The government should cut half a billion pounds funding from higher education to safeguard the further education sector in the next spending review, according to a new report by a leading thinktank.
In their Higher, Further, Faster, More paper published today, Policy Exchange argues that the Department for Business, Innovation and Skills (BIS) should redirect £532 million grant funding – earmarked for widening participation efforts and provision for high-cost subjects – into further education to boost higher-level professional and technical education. Any remaining grant funding should be directed towards universities with the smallest financial reserves.
It states that BIS should consider whether “universities should not only be required to maintain their responsibilities in these areas but to now partially fund them themselves”.
The report found that funding for higher education institutions has increased markedly since the introduction of tuition fees, with a rise in overall income of 26 per cent since 2009-10 and universities sitting on £12.3bn of unrestricted reserves.
In comparison, further education colleges have seen a significant drop in their revenue. According to the National Audit Office, more than one in four of the entire further education college network could in effect go bankrupt within a year.
Prioritising funding in favour of higher education, it says, is also hampering the growth of training that is desperately needed for a range of technical and professional jobs in the UK labour market.
The report cites data that show that more than a quarter of firms that require technicians qualified in science, technology and engineering or maths (STEM) already report difficulty in recruiting, and that the Royal Academy of Engineering forecasts the UK economy to require 830,000 more engineers by 2020.
The paper also calls for an expansion of the university student loan system, as well as the introduction of maintenance support, to further education students. It would mean that, regardless of the education route a student decides to go down – either university or a high-quality technical pathway – they will have equal access to finance to support further study.
Jonathan Simons, head of education at Policy Exchange, said that the UK needs “many more people with high-class technical and professional skills” as well as those with degrees.
“It is clear that higher education is significantly better funded than its further education counterpart,” Mr Simons said. “Universities have substantial cash reserves which could be much better utilised than sitting in banks.
“That is why we think a proportion of the government grant to universities should be reallocated towards offering more students higher-level technical qualifications at further education institutions, and why the student loan system should be expanded so that young people have access to finance to support their higher-level study whichever route they choose.”
John Widdowson, president of the Association of Colleges, who recently called on government to provide “proper and fair funding” to further education, said that the report made a “strong and convincing case” to rethink spending on post-18 education.

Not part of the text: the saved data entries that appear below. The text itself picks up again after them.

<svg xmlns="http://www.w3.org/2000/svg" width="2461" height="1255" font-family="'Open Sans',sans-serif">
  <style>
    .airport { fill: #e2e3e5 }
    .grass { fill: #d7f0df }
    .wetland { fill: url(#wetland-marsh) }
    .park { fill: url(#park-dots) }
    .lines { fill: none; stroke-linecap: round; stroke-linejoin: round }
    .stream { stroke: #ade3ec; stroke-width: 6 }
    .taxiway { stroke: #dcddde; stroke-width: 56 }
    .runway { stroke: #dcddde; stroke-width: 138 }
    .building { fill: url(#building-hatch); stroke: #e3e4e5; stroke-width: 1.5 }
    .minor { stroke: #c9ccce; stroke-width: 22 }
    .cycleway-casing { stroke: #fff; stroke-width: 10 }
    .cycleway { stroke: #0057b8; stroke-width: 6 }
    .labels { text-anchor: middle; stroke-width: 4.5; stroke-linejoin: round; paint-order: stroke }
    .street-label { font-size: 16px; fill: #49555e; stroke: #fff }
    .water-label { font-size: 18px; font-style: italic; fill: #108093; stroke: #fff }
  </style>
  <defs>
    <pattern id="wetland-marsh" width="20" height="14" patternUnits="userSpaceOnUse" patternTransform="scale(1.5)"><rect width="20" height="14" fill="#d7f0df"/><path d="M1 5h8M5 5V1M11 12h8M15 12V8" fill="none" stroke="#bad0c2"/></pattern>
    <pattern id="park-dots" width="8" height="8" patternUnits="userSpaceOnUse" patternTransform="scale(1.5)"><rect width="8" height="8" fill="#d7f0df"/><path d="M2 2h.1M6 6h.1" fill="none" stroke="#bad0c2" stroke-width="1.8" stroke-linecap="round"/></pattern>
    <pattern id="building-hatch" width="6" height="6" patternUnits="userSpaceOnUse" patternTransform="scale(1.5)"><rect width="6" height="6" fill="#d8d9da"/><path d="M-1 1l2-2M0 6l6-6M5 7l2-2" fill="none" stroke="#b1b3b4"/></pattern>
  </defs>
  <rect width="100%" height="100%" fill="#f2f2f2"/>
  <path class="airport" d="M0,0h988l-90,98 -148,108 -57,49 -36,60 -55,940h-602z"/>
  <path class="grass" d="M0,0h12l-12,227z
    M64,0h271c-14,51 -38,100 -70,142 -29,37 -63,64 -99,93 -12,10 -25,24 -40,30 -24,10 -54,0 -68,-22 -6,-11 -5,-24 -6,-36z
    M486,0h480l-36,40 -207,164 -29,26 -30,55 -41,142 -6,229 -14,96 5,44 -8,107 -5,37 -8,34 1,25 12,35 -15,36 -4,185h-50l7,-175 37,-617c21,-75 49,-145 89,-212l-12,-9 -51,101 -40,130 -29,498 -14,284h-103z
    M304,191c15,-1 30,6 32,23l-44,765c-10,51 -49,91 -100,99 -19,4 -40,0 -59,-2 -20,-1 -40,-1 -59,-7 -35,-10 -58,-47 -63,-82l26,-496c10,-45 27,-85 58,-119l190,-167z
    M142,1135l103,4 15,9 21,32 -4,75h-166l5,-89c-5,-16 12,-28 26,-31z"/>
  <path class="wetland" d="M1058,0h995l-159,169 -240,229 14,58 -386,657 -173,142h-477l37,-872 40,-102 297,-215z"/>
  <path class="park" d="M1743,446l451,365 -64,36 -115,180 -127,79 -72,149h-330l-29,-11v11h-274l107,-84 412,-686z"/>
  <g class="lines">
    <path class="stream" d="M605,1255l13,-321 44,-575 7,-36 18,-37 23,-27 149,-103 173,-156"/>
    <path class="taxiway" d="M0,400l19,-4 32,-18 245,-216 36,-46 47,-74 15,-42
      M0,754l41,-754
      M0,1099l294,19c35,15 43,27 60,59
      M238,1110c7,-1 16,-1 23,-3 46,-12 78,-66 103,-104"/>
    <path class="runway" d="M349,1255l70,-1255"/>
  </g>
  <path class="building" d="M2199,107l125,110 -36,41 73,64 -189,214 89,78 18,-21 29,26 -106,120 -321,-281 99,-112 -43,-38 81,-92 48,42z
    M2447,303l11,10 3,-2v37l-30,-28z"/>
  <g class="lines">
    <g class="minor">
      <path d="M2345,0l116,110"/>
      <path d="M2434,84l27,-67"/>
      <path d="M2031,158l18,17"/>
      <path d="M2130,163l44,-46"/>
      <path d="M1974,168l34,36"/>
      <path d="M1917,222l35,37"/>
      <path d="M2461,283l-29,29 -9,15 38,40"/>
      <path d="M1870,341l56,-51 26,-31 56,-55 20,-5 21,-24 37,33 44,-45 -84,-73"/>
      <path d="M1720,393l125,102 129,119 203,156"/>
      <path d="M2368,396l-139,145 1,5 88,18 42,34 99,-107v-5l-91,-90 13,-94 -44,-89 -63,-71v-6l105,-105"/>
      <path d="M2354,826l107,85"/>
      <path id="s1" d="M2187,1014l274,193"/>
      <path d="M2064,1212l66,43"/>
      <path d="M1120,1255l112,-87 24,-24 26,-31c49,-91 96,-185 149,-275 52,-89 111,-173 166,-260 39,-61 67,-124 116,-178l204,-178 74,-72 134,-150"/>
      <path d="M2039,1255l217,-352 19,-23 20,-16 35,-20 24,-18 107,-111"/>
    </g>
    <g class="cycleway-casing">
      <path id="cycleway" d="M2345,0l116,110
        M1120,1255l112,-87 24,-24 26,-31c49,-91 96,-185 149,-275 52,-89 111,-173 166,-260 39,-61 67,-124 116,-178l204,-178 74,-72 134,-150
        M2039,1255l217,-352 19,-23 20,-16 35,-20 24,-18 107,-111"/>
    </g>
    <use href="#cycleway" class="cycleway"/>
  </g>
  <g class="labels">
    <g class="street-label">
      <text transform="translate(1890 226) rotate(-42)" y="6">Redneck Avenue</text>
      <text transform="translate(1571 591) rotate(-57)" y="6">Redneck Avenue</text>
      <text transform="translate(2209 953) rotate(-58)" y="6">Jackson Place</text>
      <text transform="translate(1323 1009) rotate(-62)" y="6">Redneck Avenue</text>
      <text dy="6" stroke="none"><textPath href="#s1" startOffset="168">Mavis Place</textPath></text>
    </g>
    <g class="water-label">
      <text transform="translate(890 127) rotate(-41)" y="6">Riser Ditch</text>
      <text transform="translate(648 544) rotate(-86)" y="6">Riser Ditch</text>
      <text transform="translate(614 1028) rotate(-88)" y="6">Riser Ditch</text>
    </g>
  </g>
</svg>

“The government must now…ensure that the further education sector has the funding it so desperately needs to enable colleges to tackle the massive skills challenges faced by this country,” he said.
“The outdated practice of highly funding our universities while continually taking money away from colleges is creating a surplus of graduates and not enough people with the qualifications required for technical and professional jobs, such as engineering and construction.”
However, Nicola Dandridge, chief executive of Universities UK, said that it should not be an “either-or” choice between the two sectors and it was “misleading to suggest universities are awash with cash reserves”.
“Our universities are critical to developing the highly-skilled workforce our economy needs,” she said. “The increase in the fee cap in England to £9,000 was largely a replacement for cuts in direct government funding. Fees, also, do not cover the cost of high-cost subjects such as science and engineering.
“Universities also need capital investment to invest in world-class facilities and to leverage additional funding from external sources.”